Greece is studying a series of changes to its golden visa scheme as the programme came to a near halt due to the pandemic in an effort to safeguard the property market and curb shady activity.
Greece's Golden Visa programme was until recently considered among the most successful of its type in Europe. Open to non-EU nationals, those that invest €250,000 or more in Greek property are granted a renewable five-year residence permit, which in turn gives them the privilege of being able to travel freely throughout the 27-member European Union"
Interest in Greece's golden visa has not waned even during the pandemic since Greek residency allows investors to enter Europe even when borders are closed, analysts at overseas property brokerage Tranio say.
Changes include setting limits to property values and introducing incentives for property purchases outside Attica, aimed at reviving the real estate market nationwide, local media outlet GTP reported.
Subsequently, there will be an effort to promote commercial and touristic well-being of other Greek regions which admittedly have not displayed enough development in terms of financial stability compared to Athens and Thessaloniki.
The predicted focus will be casted upon the regions of Western and Northern Greece. To ensure the productive application of this plan, the price of Greece Golden Visa in these areas will be set at lower prices. The government seeks to attract potential investors and persuade them give a chance to these underrated destinations in the country.
Under the new requirements being examined by the Greek Development and Investments Ministry, in addition to the investment sum, buyers will also have to provide a certificate of value for the property they plan to purchase.
Greek property sector experts anticipate a jump in demand from investors from Britain over the next few months. This is thanks to people interested in obtaining a Greek residence permit or even a Greek passport, so that they can move freely between the UK and the European Union after the completion of Brexit.

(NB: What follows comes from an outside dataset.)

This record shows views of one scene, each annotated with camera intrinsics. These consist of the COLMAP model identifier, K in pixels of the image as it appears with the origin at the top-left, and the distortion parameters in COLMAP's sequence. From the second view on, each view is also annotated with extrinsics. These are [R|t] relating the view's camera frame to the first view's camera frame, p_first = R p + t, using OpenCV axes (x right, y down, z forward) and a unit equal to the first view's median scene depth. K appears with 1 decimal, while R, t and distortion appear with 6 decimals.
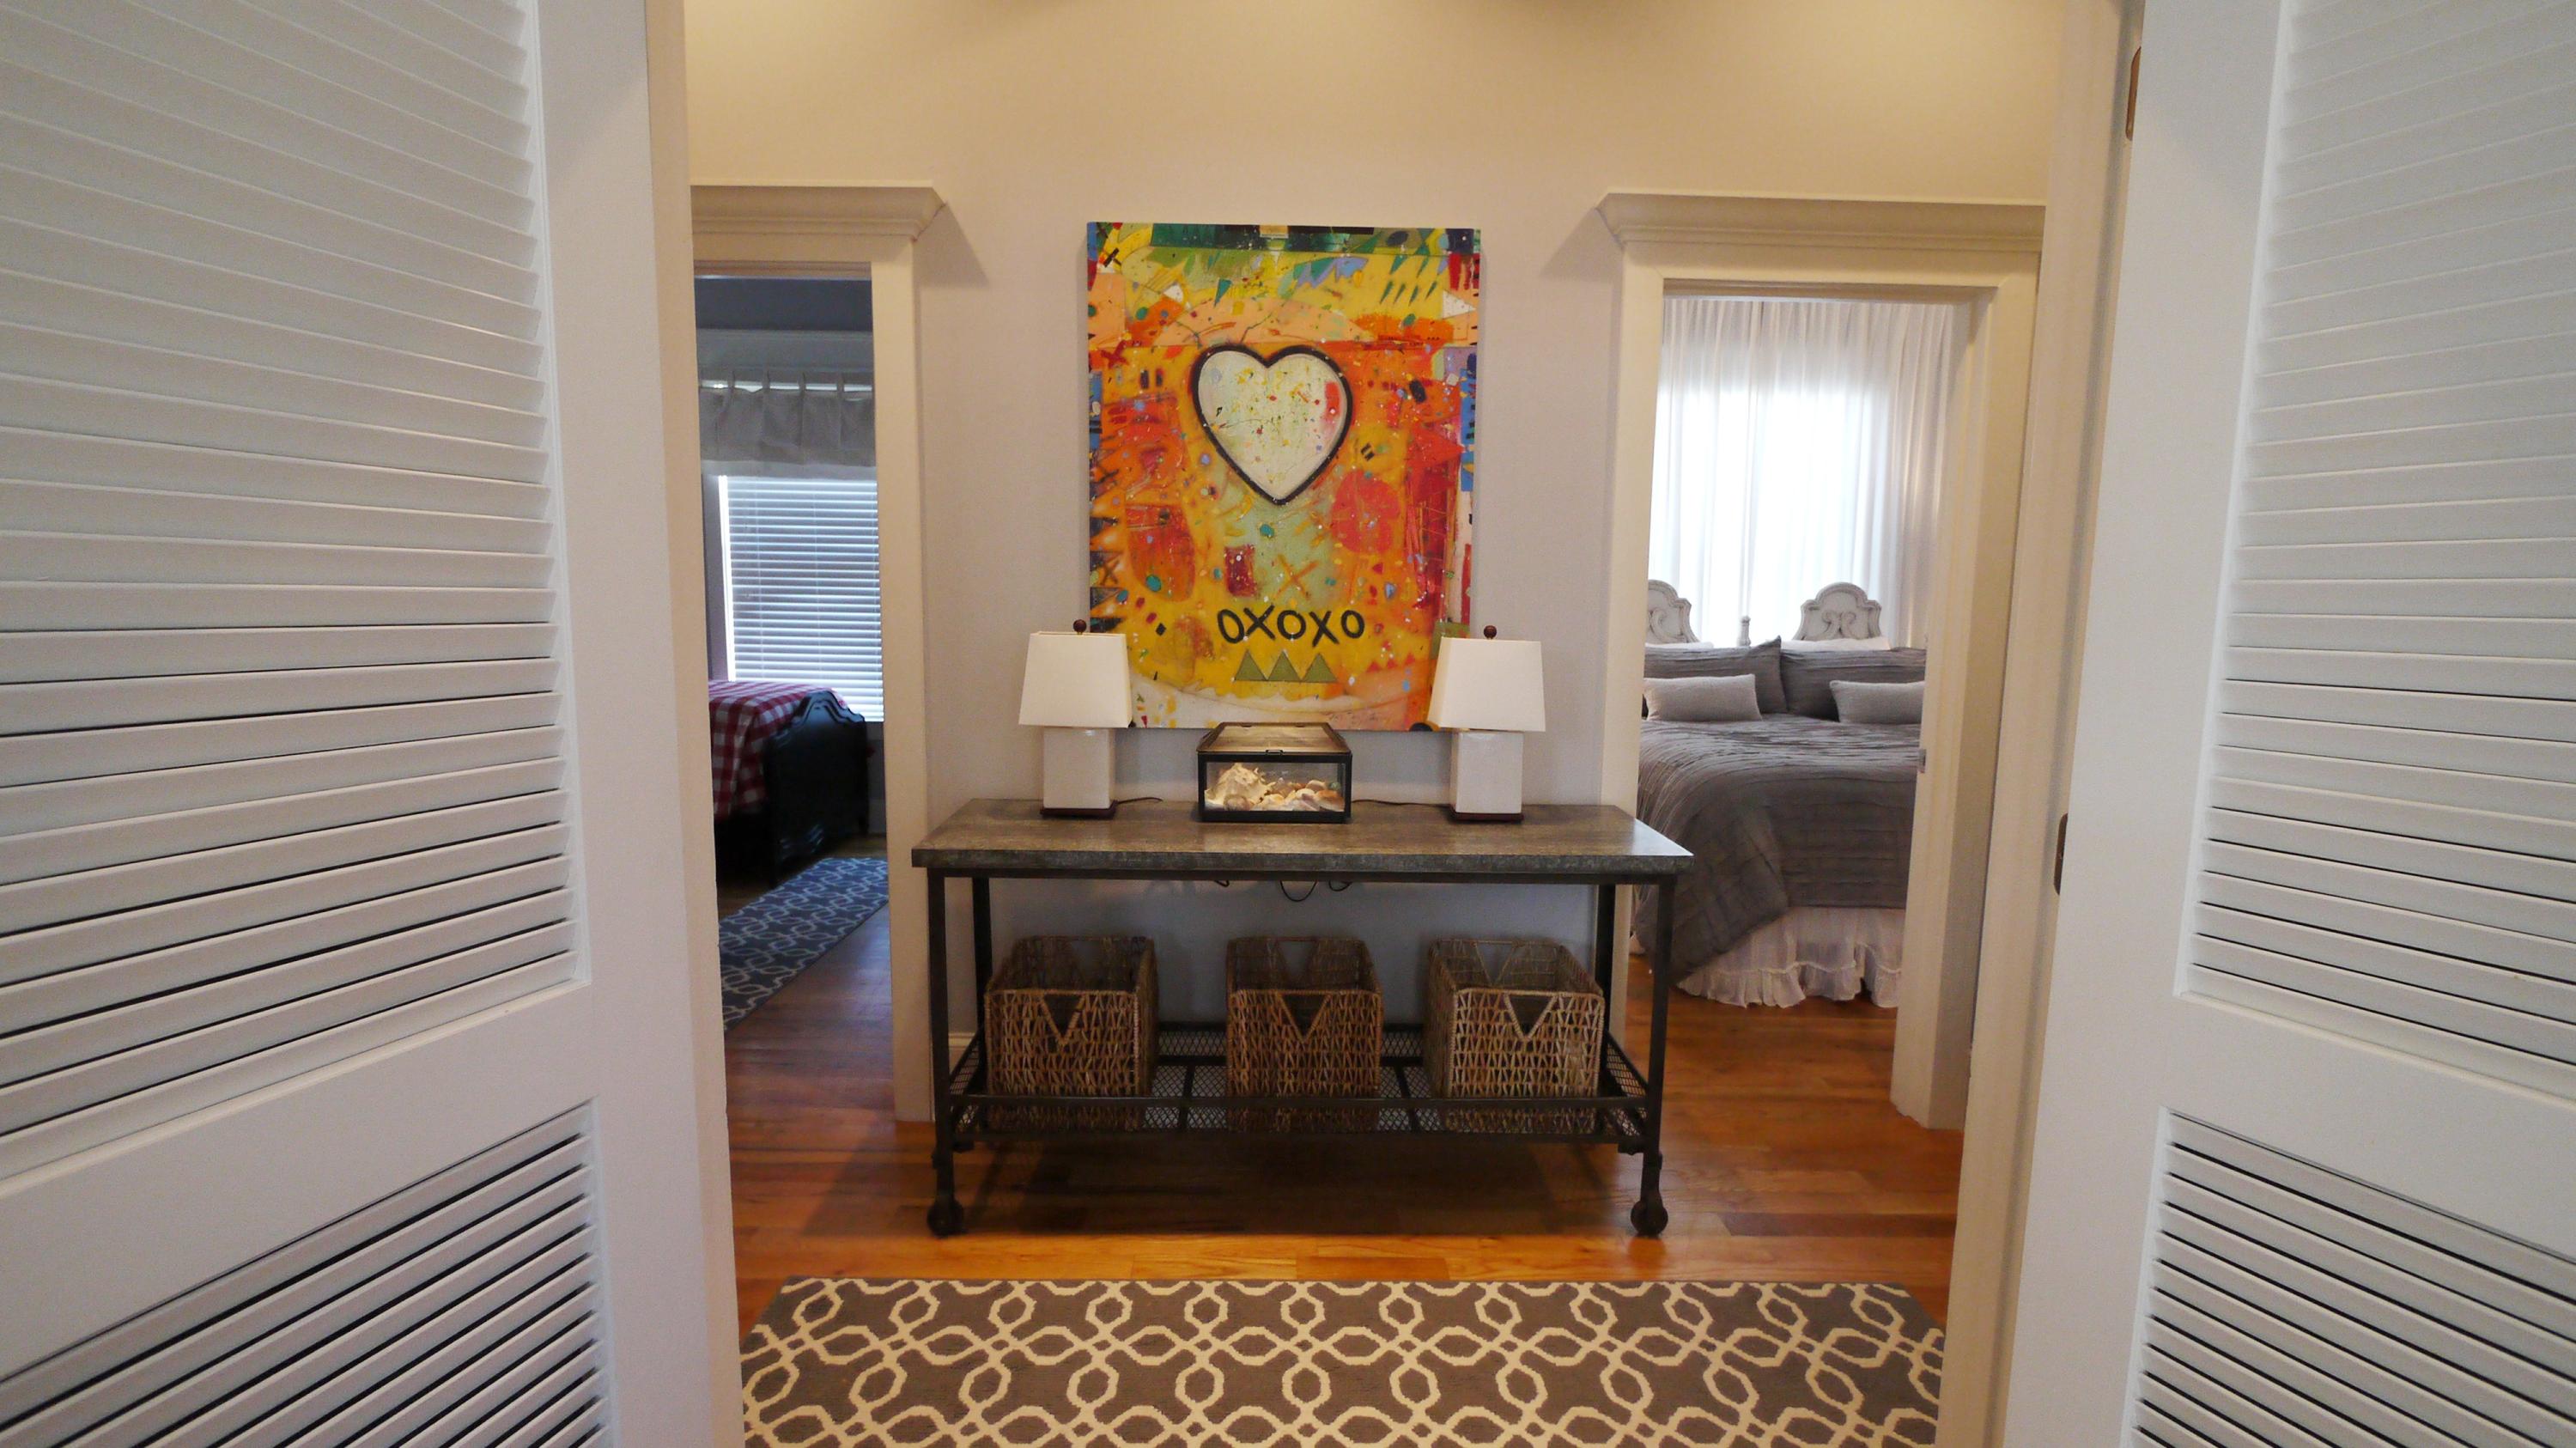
lens RADIAL K [[1067.1, 0, 1283.0], [0, 1067.1, 714.9], [0, 0, 1]] dist [-0.001960, -0.001349]
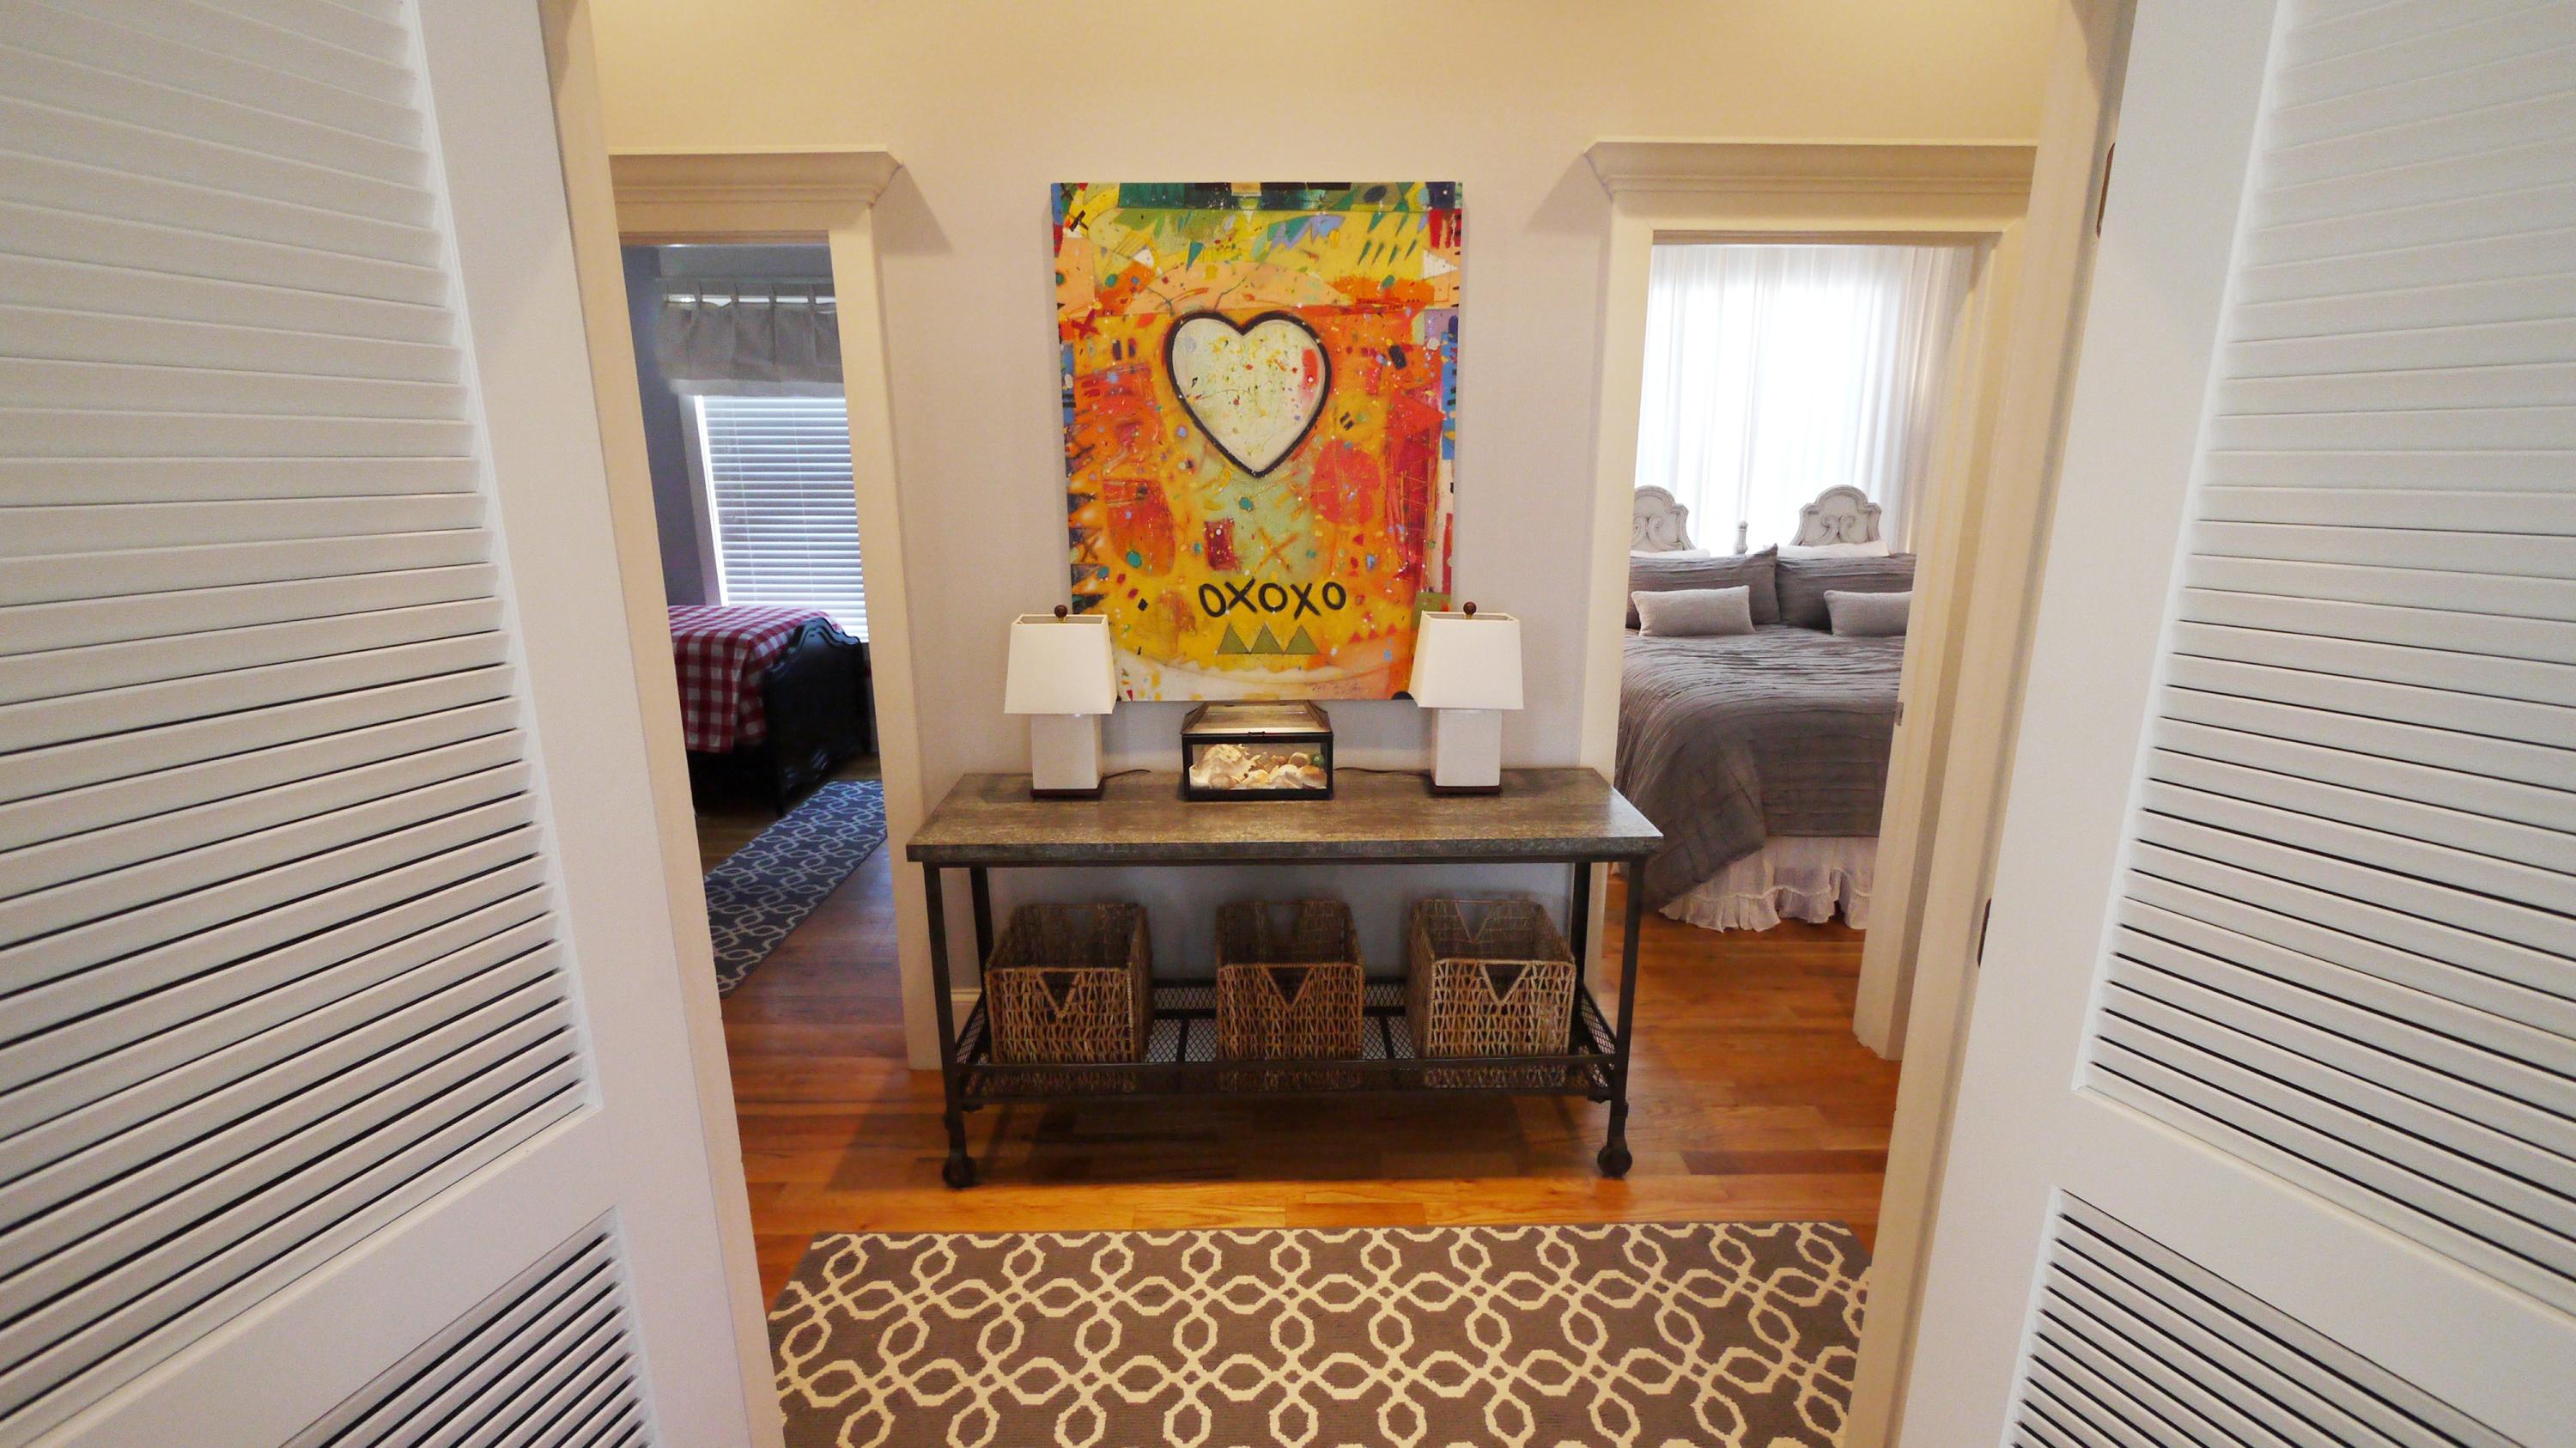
lens RADIAL K [[1067.1, 0, 1282.9], [0, 1067.1, 718.6], [0, 0, 1]] dist [-0.001960, -0.001349]
pose [[0.999844, -0.017118, -0.004346, 0.020223], [0.017528, 0.991944, 0.125461, -0.100386], [0.002164, -0.125518, 0.992089, -0.008520]]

Although the pandemic and lack of tourists have put the brakes on Greece's skyrocketing property prices, cheap mortgages, financial support from the EU and the return of tourists will lead to a "rapid increase in prices over the next two years," says George Kachmazov, the founder and managing partner of Tranio.
In this context, as officials from global citizenship and residence advisory firm Henley & Partners and investment immigration specialists Astons recently told Reuters, there has been a surge in interest in Greece and Cyprus in the last few weeks, estimated at 30% for the former and 50% for the latter.
The Greek Golden Visa program may have a lower threshold, at €250,000 of property investment, against €300,000 for the Cypriot program, but the Greek citizenship requirements include that the investor has lived in Greece for at least seven years.